Vince I am thankful you took the initiative and time to write this article, it is important to have two sides in every argument and to show the whole picture so people can make their own conclusions, and this article brings the missing piece of argument to the video in question.
thanks for the support, Martin!
I subscribed to Josh Cirre recently, and he proposes that Laravel is the Laravel for JavaScript. Not everyone would be inclined to agree of course, but I certainly would!
youtube.com/watch?v=MGwgJeThQk4
A lot of the pieces are there already though admittedly there are some missing, for example I'd love a way to automate just running through your Laravel app and generating your TS types based on your models and resources, save you having to update all that manually.
we have that in laravel
github.com/spatie/laravel-typescri...
github.com/lepikhinb/laravel-types...
and many more
I knew it, I knew there would be! Thank you for this :D
Yes, I think that's what makes for that Rails-like feeling everybody is talking about. Is there anything preventing Laravel from doing that?
Awesome Post Vinny 👏
🙏
Program. Don’t follow trends. Less abstraction more thinking. 😀
Vince, hats off to you.
The combination of memes and graphics always brings a smile to face!

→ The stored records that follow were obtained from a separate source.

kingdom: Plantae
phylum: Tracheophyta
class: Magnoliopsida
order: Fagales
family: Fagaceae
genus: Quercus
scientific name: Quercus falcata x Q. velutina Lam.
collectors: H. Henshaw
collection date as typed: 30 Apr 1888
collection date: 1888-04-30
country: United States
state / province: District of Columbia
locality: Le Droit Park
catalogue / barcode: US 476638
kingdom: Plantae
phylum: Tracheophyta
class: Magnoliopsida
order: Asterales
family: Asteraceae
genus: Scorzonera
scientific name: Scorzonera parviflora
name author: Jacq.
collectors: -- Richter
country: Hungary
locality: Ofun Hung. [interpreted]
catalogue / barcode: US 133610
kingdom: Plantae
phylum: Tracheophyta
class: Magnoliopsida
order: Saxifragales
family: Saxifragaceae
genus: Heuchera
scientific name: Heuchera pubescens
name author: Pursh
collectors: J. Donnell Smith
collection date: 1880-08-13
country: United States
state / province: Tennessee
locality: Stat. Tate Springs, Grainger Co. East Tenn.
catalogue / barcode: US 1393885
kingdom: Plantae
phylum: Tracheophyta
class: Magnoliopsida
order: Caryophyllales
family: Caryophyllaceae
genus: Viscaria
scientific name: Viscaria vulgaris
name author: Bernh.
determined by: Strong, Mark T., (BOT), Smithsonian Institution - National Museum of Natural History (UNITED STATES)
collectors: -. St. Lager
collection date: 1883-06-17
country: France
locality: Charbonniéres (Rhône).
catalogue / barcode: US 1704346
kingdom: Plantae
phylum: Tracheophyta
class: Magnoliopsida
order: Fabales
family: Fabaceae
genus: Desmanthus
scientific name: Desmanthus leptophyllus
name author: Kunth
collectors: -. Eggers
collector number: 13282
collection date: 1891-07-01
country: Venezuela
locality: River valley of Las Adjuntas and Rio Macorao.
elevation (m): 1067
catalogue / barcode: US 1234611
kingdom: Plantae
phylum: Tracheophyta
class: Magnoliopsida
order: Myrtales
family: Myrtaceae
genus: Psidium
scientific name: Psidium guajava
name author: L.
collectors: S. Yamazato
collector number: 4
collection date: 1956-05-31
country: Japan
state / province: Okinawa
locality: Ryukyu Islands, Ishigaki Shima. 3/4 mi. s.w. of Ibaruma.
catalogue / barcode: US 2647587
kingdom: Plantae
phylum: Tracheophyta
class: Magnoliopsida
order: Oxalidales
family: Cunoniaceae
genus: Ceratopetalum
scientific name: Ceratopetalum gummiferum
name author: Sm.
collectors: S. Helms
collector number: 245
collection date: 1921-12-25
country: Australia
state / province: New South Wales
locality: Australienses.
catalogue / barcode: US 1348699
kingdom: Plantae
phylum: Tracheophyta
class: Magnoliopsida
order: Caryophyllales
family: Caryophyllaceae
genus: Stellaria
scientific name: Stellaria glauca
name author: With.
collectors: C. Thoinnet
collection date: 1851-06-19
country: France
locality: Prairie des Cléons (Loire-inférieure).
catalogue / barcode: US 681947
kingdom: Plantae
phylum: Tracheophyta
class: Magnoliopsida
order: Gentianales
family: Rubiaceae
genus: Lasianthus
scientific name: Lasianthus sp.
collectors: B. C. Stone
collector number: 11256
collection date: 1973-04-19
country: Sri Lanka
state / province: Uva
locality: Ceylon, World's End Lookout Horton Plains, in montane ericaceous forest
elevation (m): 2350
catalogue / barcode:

haha thanks. no one has every commented on that aspect of the article. glad you enjoy them :)
This is a really informative overview! I especially love the chart with rails/laravel and others, that shows it takes time to develop such a framework.
Yeah that really helps put things into perspective:)
tks author
ur welcome
Is there any PHP-like cheap shared hosting for Javascript or Ruby? URL?
Well after reading your post I'm still thinking he's right. Why? Javascript best feature it's also its worst feature which is: it grows to fast.
Having in mind this growth and what you're saying is that they take time, which it does specially for mature, but by the time it has mature enough there will be probably a better way to do the same or much of it faster and with new stuff in mind. I believe the best thing is to have the payloadcms approach, to grow alongside other tools.
Although thinking in a kind of "future proof" project would be to have EVERYTHING in modules that can be updated single handed without affecting the others. For example you want AUTH? Install the package that handles it and creates everything for you, you want to use MVC here's the module, you want GraphQL here's the other module, and so. Think this would be a better way to future proof it instead of bundling everything together and hiding everything behind.
Btw I have tested AdonisJS and I'm currently using it in a production project it won't be my default way to go as backend but will probably go to payloadcms and nextjs if the integration goes as great as advertised.
You should consider giving AdonisJs a good review
What can we do to sky rocket Adonis popularity?
Strapi is also a kind of laravel for js
Wasp again... mmmmmm
Comparison of performance to Adonis?
I sincerely hope not.
Is SvelteKit+Svelte not considered fullstack? What else do you need?